Lonely Orchid (空谷蘭 (空谷兰, Kōnggǔ lán)), also known as Orchid in the Valley, is a 1926 silent family drama film directed by Zhang Shichuan for the Mingxing Film Company. Adapted from a British novel via several intermediary translations, it follows a married couple who are separated after the husband falls for a seductress, but reunite when his disguised first wife returns. The film changed several settings and plot elements to better suit Chinese audiences, and was a commercial success upon release. Now lost, Lonely Orchid was remade by Mingxing in 1935.

==Plot==
The happy married life of Lansun and Renzhu is destroyed when Lansun falls for Rouyun. Renzhu, spurned, leaves and is reported dead in a traffic accident. After Lansun and Rouyun are married, Renzhu disguises herself and attends the household. She treats her ill child. Later, her identity is revealed. She reconciles with Lansun, while Rouyun dies in an equestrian accident.

==Production==
Lonely Orchid was directed by Zhang Shichuan for the Mingxing Film Company. The screenplay was produced by Bao Tianxiao, with cinematography handled by Dong Keyi. Intertitles were prepared by Zheng Zhengqiu, while publicity was handled by Song Chiping. The film starred Zhang Zhiyun in two roles, that of Renzhu and a servant, with Yang Naimei as the seductive Rouyun. Also featured were Zhu Fei, Zhao Chen, Wang Xianzhai, Song Chanhong, Ma Xuweibang, and Zheng Xiao.
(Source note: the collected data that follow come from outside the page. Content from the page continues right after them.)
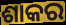
ଶାକର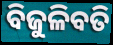
ବିଜୁଳିବତିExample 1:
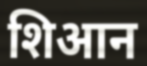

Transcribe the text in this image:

शिआन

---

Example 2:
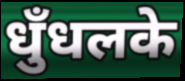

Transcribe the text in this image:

धुँधलके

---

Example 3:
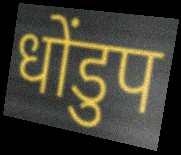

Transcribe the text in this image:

धोंडुप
Discussion of Lonely Orchid began as early as August 1925, when Mingxing and Bao began discussing rights. It was adapted from a British novel via a Japanese-language translation by Kuroiwa Shūroku, which itself had been translated into Chinese by Bao. The Chinese translation had found success in print, and stage performances had occurred throughout the 1910s; consequently, the film had an established audience. Scholars have differed in their assessment of the film's ultimate source. Lonely Orchid has been identified as stemming from Ellen Wood's 1861 novel East Lynne; in her history of Mingxing, Huang Xuelei argues that the original novel was actually Charlotte Mary Brame's A Woman's Error (1863), which bears a strong resemblance to Wood's work. Zheng Zhengqiu described Mingxing as interested in adapting the novel due to its critical treatment of such issues as love, family, and education, which advanced his desire to promote the conscience of society.
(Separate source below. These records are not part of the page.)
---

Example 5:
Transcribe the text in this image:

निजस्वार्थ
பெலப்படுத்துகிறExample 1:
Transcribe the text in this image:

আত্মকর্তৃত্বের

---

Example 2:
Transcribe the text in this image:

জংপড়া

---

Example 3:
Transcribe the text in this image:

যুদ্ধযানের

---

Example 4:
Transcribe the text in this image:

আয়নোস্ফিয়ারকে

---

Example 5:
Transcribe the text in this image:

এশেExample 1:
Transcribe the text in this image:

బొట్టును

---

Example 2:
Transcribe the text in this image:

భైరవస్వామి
Although the basic synopsis for Lonely Orchid was completed within a week, it took until November to finish the screenplay. While printed translations had retained the novel's setting in the United Kingdom, the film was set entirely in China. Leicestershire, for instance, became Jiaxing; location shooting was also done in Hangzhou. Likewise, foreign elements were recast for this Chinese setting, with the main character gaining the family name Tao. Further modifications to the storyline included references to Chinese students abroad as well as rampant warlordism, both of which were more relevant to contemporary audiences than the references in the original novel.

==Release and reception==
Lonely Orchid premiered at the Palace Theatre in Shanghai on 13 February 1926, the beginning of the Lunar New Year, having had a preview three days earlier. The film was twenty reels in length. Advertising for the film had begun several months earlier, with regular newspaper coverage allowing audiences to follow the progress of production. Critical reviews were mixed, with Hong Shen lauding the film's quality, Chen Yuan praising its cinematography, and the literary critic Chen Junqing writing that he had left mid-screening.
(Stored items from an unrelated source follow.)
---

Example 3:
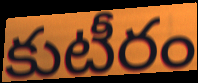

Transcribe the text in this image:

కుటీరం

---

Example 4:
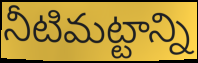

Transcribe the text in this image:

నీటిమట్టాన్ని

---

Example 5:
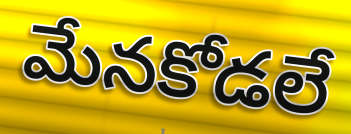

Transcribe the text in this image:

మేనకోడలే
Initially running for two weeks, popular demand soon resulted in a second run for Lonely Orchid. Subsequent distribution efforts resulted in the film being shown throughout the Republic of China as well as in parts of Southeast Asia. Earnings from the film were reported at 132,000 yuan (equivalent to ¥ in 2019).

Mingxing remade Lonely Orchid beginning in 1934. This sound film, which premièred on 3 February 1935, is extant. The 1926 silent film, however, has been lost. Its screenplay has survived, as have its intertitles.